As we continued to talk, I felt our connection deepen. Eventually we planned to meet up again and this time she didn’t cancel! By the time we got to this part I had already fallen for her and her for me, but she insisted that when I saw her in person I would change my mind so she wanted to wait until we met to call me her girlfriend. Again, I was patient. I’m not the type to push, especially not with someone as beautiful, intelligent, and passionate as her. The only times she ever hurt me were no fault of her own and this was no exception. She stood me up on what was supposed to be our chance to finally meet. I had fallen for her so hard so fast that I waited and waited and waited for hours before texting her to call me. We hadn’t even spoken on the phone yet and that one was because I was self conscious about my voice. Right as I was about to head home she called. Her voice was so pretty. And I could tell instantly she felt terrible. I could also tell that she was sick. She had come down with the flu and started showing symptoms over night and ended up sleeping through her alarm, which is why she didn’t let me know she wasn’t coming. I sat in my car talking to her on the phone for two hours and during that call I really fell for her to the point of obsession.
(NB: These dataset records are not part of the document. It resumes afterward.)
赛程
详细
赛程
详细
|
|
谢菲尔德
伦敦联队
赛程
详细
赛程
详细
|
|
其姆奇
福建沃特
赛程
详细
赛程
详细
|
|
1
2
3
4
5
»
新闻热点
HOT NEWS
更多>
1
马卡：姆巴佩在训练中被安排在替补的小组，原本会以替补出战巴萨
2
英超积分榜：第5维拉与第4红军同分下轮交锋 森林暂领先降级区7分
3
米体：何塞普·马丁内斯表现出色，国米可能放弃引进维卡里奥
She promised as soon as she was better we would meet again, and that this time she would just give me her address to meet at her place so there was no chance of her doing that to me a second time.
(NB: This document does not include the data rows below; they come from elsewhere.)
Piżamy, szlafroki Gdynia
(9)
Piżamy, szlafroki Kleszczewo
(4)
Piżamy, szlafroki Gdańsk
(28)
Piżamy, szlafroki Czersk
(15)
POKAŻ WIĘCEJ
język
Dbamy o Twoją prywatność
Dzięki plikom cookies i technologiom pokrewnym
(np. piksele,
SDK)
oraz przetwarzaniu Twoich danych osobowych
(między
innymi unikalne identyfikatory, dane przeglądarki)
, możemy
We continued to text each other every waking moment and we only grew closer and closer at an incredibly fast pace. It felt like magic but nothing could compare to the moment we finally met. She was feeling depressed the day I was supposed to come over and mentioned that she wasn’t gonna be looking the best when I arrived. She said she thought about cancelling but since she promised me she wouldn’t do that again she said if I still wanted to meet her when she looked like a mess I was welcomed to come over. How could I decline that? A chance to see this girl I had fallen so hard for when she was at her most raw, her most authentic? A chance to really shatter that idea she was holding onto that I would leave when I saw her in person by loving her at her worst? It couldn’t have been a more perfect way to finally get to see her.
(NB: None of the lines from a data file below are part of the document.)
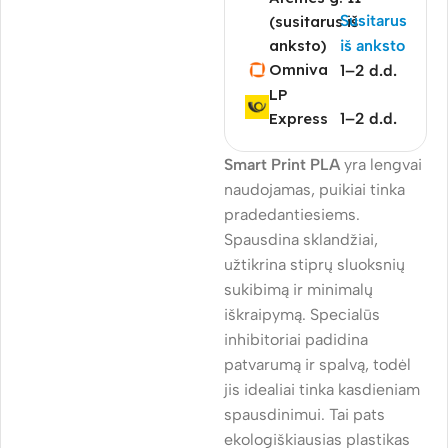
Susitarus
(susitarus iš
anksto)
iš anksto
Omniva
1–2 d.d.
LP
Express
1–2 d.d.
Smart Print PLA
yra lengvai
naudojamas, puikiai tinka
pradedantiesiems.
Spausdina sklandžiai,
užtikrina stiprų sluoksnių
sukibimą ir minimalų
iškraipymą. Specialūs
inhibitoriai padidina
patvarumą ir spalvą, todėl
jis idealiai tinka kasdieniam
spausdinimui. Tai pats
ekologiškiausias plastikas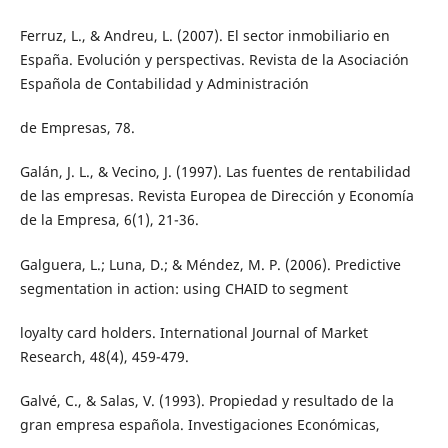
Ferruz, L., & Andreu, L. (2007). El sector inmobiliario en
España. Evolución y perspectivas. Revista de la Asociación
Española de Contabilidad y Administración
de Empresas, 78.
Galán, J. L., & Vecino, J. (1997). Las fuentes de rentabilidad
de las empresas. Revista Europea de Dirección y Economía
de la Empresa, 6(1), 21-36.
Galguera, L.; Luna, D.; & Méndez, M. P. (2006). Predictive
segmentation in action: using CHAID to segment
loyalty card holders. International Journal of Market
Research, 48(4), 459-479.
Galvé, C., & Salas, V. (1993). Propiedad y resultado de la
gran empresa española. Investigaciones Económicas,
By this point, she had conceded on calling me her girlfriend before we met. We were officially already a couple. I was nervous about finally getting to see her in person but mostly I was excited. I got her flowers on the way out, found her place, knocked on her door, and waited. When she answered the door she had her lights off, her beautiful long black hair was a mess, and she was wearing nothing but a stained T-shirt and panties. She had a smile on her face that was laced with anxiety and sadness behind a whole lot of warmth. I said hi and stepped through her doorway and as soon as she closed the door behind me she hugged me tight. I didn’t expect such an immediate and intense expression of affection but it filled me with an overwhelming sense of love and joy that remains etched into my mind to this day. I hugged her back and we stood in her doorway holding each other tight for a long moment that I never wanted to end. When we released each other I looked into her gorgeous eyes and said, “See? I told you I’d still think you were pretty in person.” She nearly cried when I said that. I handed her the flowers I got her and she was speechless.

As we made our way back to her room, she asked if we could keep the lights off and I immediately agreed. Her comfort was the only thing on my mind. She had a small desk lamp and a black computer screen with a YouTube stream of rain ambience playing and asked if I was ok with white noise, explaining that it helps her relax. The apprehension in her voice was tragic, as if she expected me to make her turn off her comfort sounds. The little nest she had made for herself in the dark on her bed with the sounds of rain playing was so cozy and gentle and sweet. Everything about it was calm and serene to me. I made sure she knew that I was just happy to be there with her and that I wanted her to be comfortable.